Thursday, August 2, 2012

Hello, again, on this first Thursday of August which promises to be hot and dry (90s with no rain).  I am taking a bit of a rest.  I went into the gardens planning to harvest herbs for drying and watering everything and got diverted.  Checking the corn I decided it was as ready as it was going to get and cleared it out.  We got four small ears--that's all.  They are pretty little ears and we will enjoy them and since I did get to harvest some I don't consider it a failed experiment.  I just won't repeat it.  I was amazed at how dry that container was when I pulled the plants.  Even with almost daily watering.  Conclusion: you can grow corn in containers but the plants aren't happy and the yield isn't worth the space.  I also replaced a board I had supporting the blueberries on the edges of two large containers with a nice heavy wire rack.  The board was a stopgap until I found a permanent solution.  I knew it wouldn't last past this season.  And everything is also well fertilized.  I should have done that this time last month but got waylaid by the heat.  And I took the hose off the reel to tighten up the connection.  The small leak suddenly got too big to ignore.  Tomorrow I will tackle the herbs again and check the tomatoes and peppers.  As pitiful as my corn yield was I am grateful considering the fact that I am under no watering restrictions and something like half of the country is in some stage of drought.  Even if the rainfall next year (or sooner) goes back to 'normal'  I intend to think seriously about how to make my gardens more efficient with respect to water.  We just got our monthly report from our utility showing our water and electric usage with comparison to last year's consumption and our neighbors.  So far we are 7% below last year's use and 40% below our 'efficient' neighbors.  In spite of the heat.

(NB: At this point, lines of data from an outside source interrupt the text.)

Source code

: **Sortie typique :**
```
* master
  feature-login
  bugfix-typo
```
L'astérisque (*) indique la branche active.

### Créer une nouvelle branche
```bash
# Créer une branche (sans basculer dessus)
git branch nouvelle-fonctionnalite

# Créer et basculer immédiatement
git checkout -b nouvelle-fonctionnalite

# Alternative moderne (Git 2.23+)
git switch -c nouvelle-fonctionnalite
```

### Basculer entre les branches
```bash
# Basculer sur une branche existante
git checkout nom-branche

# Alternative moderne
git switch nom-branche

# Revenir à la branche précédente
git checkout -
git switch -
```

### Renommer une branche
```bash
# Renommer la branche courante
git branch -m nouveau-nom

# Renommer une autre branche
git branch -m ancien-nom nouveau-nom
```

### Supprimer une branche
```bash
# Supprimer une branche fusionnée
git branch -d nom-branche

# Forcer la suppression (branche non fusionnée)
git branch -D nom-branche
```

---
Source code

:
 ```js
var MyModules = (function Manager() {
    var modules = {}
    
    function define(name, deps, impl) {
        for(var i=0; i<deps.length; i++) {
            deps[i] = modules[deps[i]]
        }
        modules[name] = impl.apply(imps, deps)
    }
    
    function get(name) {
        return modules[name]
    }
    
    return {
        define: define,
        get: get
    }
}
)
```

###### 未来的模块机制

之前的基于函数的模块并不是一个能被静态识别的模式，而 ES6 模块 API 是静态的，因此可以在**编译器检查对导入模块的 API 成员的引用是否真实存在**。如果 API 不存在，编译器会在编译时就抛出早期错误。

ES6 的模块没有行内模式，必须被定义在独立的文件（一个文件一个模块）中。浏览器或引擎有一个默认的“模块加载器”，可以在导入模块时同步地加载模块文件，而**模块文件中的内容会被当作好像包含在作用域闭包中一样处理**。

I remember a a couple of times in this recession they aren't calling a recession when the empty headed economic pundits joyfully proclaimed the rise in temporary employment as a sign that employment, and the economy along with it, was improving.  They saw, and see, temp employment as a leading indicator of recovery on the theory that employers wanted to hire more workers but didn't want to commit fully in case the recovery was a bit further off than they thought.  Skeptical me wondered out loud if there was more to the story than the pundits thought.  I may have been right to be skeptical.  The strong possibility that temporary work (without health or retirement benefits) is becoming the 'new normal' for a larger part of the workforce makes Social Security and single-payer health care programs absolutely necessary.  Unless of course we want to go back to the 19th century model epitomized by the unredeemed Scrooge:  'If they (the poor) are like to die, let them get on with it and reduce the surplus population.'

To follow up a bit on the observations above or rather the implication that the pundits are somehow divorced from reality check this article out.  I love the following bit of the article:
To paraphrase Voltaire’s observation on doctors, Mr. Economy’s faith healers prescribe medicines of which they know little, to cure diseases of which they know less, in economic and financial systems of which they know nothing.
I have often thought that economics, like medicine, was more art (or witchdoctory) than science.